● EXERCISE AIM:
Look below for the line that contains "ДОГОВОР: ЛУИС ЕНРИКЕ ВО ПСЖ ДО 2030!", then copy it and each following line exactly, through and including the line that contains "الرقم الأرضى".
━━━ TASK DATA ━━━
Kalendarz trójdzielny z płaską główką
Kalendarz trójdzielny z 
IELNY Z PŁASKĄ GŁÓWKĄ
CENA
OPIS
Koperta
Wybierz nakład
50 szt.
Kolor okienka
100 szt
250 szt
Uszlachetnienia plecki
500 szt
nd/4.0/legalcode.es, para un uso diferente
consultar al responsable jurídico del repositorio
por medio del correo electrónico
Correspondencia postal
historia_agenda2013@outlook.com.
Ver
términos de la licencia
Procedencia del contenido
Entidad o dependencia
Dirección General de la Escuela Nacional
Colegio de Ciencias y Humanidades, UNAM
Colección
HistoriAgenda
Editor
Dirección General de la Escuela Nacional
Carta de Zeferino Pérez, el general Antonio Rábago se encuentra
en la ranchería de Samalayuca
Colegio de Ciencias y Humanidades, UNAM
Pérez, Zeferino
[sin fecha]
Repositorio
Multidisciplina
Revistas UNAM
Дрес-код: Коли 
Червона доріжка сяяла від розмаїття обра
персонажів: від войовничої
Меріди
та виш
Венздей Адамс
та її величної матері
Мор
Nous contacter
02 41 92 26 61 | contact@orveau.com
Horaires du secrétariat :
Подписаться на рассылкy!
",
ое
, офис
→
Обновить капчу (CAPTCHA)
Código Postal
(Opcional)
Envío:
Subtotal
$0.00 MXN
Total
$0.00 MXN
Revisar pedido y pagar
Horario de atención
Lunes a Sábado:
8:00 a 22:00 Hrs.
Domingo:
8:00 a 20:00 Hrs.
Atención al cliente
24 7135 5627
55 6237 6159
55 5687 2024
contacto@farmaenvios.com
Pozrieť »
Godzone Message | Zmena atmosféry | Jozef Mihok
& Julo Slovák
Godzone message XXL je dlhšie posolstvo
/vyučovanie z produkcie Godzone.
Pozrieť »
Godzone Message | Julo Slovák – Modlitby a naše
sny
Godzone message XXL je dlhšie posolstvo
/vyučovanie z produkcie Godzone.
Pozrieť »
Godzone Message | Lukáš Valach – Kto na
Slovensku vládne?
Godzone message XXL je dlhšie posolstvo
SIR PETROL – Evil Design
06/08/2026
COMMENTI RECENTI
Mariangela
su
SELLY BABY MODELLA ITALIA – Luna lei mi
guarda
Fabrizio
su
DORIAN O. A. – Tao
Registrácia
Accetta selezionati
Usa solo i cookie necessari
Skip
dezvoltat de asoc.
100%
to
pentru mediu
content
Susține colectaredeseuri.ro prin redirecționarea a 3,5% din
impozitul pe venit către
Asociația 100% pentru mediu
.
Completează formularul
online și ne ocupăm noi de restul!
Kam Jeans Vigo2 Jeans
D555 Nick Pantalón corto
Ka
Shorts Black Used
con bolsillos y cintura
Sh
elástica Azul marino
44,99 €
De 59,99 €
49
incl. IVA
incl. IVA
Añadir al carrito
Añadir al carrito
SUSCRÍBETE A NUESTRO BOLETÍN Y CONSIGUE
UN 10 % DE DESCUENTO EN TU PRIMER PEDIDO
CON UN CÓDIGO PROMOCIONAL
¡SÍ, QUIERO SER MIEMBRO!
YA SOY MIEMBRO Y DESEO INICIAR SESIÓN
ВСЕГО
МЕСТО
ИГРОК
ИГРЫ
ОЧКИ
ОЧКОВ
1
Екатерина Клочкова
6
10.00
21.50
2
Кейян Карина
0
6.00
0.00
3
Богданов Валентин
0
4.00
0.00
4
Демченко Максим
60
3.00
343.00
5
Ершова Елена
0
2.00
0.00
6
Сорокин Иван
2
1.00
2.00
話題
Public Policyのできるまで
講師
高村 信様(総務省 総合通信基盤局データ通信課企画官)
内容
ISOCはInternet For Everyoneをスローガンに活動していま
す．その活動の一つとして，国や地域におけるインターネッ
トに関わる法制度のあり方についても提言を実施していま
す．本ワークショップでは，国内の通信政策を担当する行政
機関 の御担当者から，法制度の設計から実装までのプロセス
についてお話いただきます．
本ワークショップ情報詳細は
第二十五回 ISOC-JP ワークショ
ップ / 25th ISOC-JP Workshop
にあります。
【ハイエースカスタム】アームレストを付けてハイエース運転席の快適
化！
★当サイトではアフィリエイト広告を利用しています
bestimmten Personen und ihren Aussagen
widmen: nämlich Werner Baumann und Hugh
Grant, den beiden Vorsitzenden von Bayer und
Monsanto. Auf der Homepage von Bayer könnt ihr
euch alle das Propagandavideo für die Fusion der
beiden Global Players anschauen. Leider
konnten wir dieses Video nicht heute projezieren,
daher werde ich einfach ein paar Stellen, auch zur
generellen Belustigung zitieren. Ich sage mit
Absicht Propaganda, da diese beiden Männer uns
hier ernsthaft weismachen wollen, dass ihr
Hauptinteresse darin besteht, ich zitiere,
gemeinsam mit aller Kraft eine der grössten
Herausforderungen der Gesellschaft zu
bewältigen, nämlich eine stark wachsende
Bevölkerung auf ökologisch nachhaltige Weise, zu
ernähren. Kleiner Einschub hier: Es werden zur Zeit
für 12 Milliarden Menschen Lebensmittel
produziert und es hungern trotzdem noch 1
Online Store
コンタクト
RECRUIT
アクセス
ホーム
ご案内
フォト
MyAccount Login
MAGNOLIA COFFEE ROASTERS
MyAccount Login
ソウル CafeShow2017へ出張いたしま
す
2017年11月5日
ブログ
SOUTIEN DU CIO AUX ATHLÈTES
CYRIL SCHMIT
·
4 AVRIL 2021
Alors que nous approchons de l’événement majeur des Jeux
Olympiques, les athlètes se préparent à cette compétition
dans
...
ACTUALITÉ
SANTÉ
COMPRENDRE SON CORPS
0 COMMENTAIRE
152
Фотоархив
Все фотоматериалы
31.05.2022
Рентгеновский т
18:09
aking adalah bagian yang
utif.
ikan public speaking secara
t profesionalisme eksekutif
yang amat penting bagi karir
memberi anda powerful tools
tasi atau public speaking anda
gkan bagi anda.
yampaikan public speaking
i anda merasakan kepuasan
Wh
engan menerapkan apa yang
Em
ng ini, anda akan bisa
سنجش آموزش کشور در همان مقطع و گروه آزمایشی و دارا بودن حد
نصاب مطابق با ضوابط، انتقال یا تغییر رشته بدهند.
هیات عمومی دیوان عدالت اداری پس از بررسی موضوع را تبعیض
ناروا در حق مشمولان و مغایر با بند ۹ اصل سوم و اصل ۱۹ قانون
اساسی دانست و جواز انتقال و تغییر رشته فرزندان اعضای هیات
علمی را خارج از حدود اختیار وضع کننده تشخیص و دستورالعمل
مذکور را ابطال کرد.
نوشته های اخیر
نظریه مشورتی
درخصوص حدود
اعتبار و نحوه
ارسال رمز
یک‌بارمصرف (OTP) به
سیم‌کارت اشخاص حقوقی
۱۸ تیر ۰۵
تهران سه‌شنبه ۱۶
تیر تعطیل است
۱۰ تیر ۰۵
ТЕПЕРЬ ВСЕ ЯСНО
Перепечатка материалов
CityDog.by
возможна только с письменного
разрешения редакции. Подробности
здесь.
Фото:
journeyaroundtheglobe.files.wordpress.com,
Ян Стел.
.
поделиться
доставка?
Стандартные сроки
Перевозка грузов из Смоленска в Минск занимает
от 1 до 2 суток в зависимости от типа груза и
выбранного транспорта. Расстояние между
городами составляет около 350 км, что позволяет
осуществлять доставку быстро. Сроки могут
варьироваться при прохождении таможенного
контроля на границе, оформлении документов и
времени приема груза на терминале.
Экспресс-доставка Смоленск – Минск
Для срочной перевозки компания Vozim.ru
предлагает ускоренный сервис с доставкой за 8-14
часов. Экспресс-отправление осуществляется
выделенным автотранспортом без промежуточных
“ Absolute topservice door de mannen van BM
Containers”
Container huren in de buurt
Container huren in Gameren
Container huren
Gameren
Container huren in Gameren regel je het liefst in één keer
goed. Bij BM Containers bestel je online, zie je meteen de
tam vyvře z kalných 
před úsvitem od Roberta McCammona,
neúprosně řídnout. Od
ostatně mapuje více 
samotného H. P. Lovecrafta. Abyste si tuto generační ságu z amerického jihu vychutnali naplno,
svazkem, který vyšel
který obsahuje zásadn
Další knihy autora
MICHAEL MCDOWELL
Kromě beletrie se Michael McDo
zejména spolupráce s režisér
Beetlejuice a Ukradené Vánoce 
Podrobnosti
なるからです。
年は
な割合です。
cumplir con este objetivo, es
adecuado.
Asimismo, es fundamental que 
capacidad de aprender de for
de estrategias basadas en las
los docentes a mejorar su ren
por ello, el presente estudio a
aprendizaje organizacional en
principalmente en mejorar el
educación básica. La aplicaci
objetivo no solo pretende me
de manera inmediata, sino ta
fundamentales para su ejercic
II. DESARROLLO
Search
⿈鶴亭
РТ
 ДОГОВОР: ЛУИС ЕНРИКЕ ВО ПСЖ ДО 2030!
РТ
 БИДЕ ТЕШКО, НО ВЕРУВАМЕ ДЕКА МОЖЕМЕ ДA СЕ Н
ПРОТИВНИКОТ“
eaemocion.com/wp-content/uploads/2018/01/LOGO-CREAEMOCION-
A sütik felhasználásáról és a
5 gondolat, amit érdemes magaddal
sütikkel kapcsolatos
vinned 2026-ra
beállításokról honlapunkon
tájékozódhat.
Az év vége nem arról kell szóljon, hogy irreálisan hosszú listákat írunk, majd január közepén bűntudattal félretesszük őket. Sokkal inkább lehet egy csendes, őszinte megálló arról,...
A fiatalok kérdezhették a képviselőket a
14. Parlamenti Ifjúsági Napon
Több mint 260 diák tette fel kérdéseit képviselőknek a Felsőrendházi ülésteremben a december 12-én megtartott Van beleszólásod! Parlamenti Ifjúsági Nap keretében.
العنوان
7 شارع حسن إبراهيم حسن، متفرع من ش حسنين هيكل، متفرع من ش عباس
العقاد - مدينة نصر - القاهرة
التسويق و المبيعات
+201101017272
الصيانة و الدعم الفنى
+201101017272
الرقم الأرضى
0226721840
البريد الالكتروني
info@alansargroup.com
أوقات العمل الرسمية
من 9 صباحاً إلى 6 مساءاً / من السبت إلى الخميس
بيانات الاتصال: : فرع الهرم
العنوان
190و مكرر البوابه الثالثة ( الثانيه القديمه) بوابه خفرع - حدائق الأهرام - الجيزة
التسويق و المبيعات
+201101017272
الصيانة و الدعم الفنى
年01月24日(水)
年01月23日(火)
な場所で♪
━━━
● SOLUTION FOR THIS TASK:
 ДОГОВОР: ЛУИС ЕНРИКЕ ВО ПСЖ ДО 2030!
РТ
 БИДЕ ТЕШКО, НО ВЕРУВАМЕ ДЕКА МОЖЕМЕ ДA СЕ Н
ПРОТИВНИКОТ“
eaemocion.com/wp-content/uploads/2018/01/LOGO-CREAEMOCION-
A sütik felhasználásáról és a
5 gondolat, amit érdemes magaddal
sütikkel kapcsolatos
vinned 2026-ra
beállításokról honlapunkon
tájékozódhat.
Az év vége nem arról kell szóljon, hogy irreálisan hosszú listákat írunk, majd január közepén bűntudattal félretesszük őket. Sokkal inkább lehet egy csendes, őszinte megálló arról,...
A fiatalok kérdezhették a képviselőket a
14. Parlamenti Ifjúsági Napon
Több mint 260 diák tette fel kérdéseit képviselőknek a Felsőrendházi ülésteremben a december 12-én megtartott Van beleszólásod! Parlamenti Ifjúsági Nap keretében.
العنوان
7 شارع حسن إبراهيم حسن، متفرع من ش حسنين هيكل، متفرع من ش عباس
العقاد - مدينة نصر - القاهرة
التسويق و المبيعات
+201101017272
الصيانة و الدعم الفنى
+201101017272
الرقم الأرضى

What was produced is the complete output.